On Sat, Mar 31, 2012 at 11:37 AM, Les Mikesell lesmikesell@gmail.comwrote:
On Sat, Mar 31, 2012 at 8:06 AM, Peter Eckel lists@eckel-edv.de wrote:
And recent computer or distributions is sitting their quietly waiting for it's IPv6 address to arrive - probably automatically, via auto discovery. Clients are trivial.
... and that is EXACTLY the biggest problem with IPv6.
'Introducing' IPv6 happens automatically in most cases, and
inadvertently as well. The moment ISPs will start supporting IPv6 for their customers will be a security nightmare, because IPv6 firewalls will not be configured on most networks, and the pseudo-security of NAT will no longer be in effect.
In fact, a very large number of networks (especially those currently
relying on NAT 'security') will be completely exposed to the Internet without any protection, and the bad thing is that you just don't have to do anything to make it 'work'. From one day to the other, IPv6 connectivity will be there and most people won't even notice until it's too late.

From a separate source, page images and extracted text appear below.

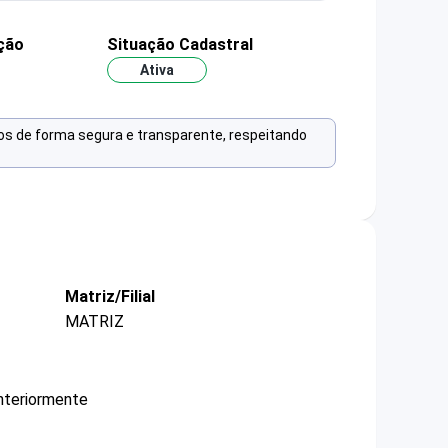
ção
Situação Cadastral
Ativa
os de forma segura e transparente, respeitando
Matriz/Filial
MATRIZ
nteriormente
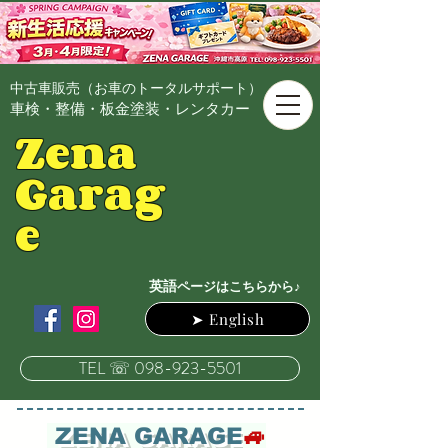
中古車販売（お車のトータルサポート）
車検・整備・板金塗装・レンタカー
Zena
Garag
e
英語
ページはこちらから♪
➤ English
TEL ☏ 098-923-5501
​
ZENA GARAGE
🚙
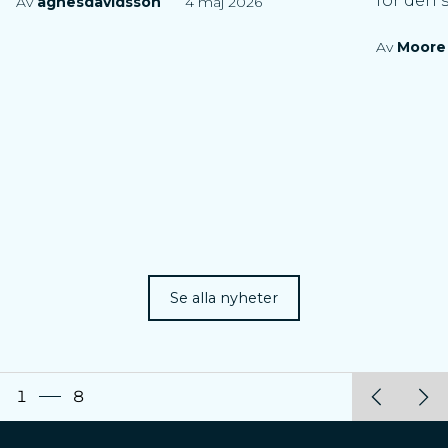
för den 
Av
agnesdavidsson
4 maj 2026
Av
Moore
Se alla nyheter
1
8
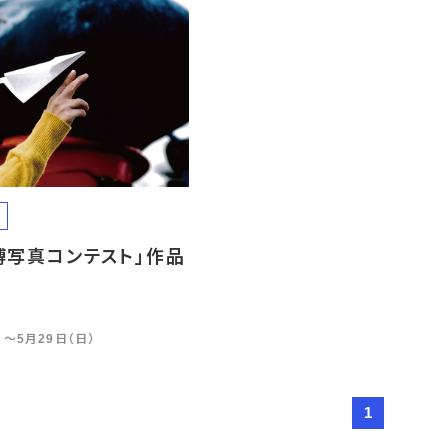
博写真コンテスト」作品
）〜5月29日（日）
1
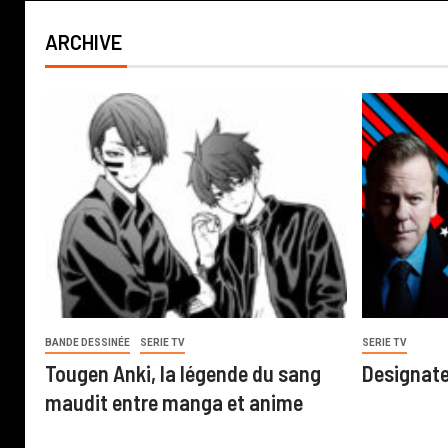
ARCHIVE
BANDE DESSINÉE
SERIE TV
SERIE TV
Tougen Anki, la légende du sang
Designate
maudit entre manga et anime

One may only hope that home router manufacturers will deliver standard
configurations with all incoming IPv6 traffic (except answers to outgoing packets, obviously) blocked by default, but I'm not very optimistic :-(
So, before you do anything else, set up proper incoming and outgoing
IPv6 port filtering rules on your perimeter routers. It will save you a hell of a headache.
If the addresses are auto-discovered, how are you supposed to be able to configure filtering rules for what you want to let through?
They address is generated from the prefix advertised by the router and the mac address. Later versions of Windows generate a temporarily random address to increase privacy, which can be disabled. Of course you can still assign static IPv6 addresses. I have done this for servers so I can easily identify them as I use the last IPv4 octet in the IPv6 address.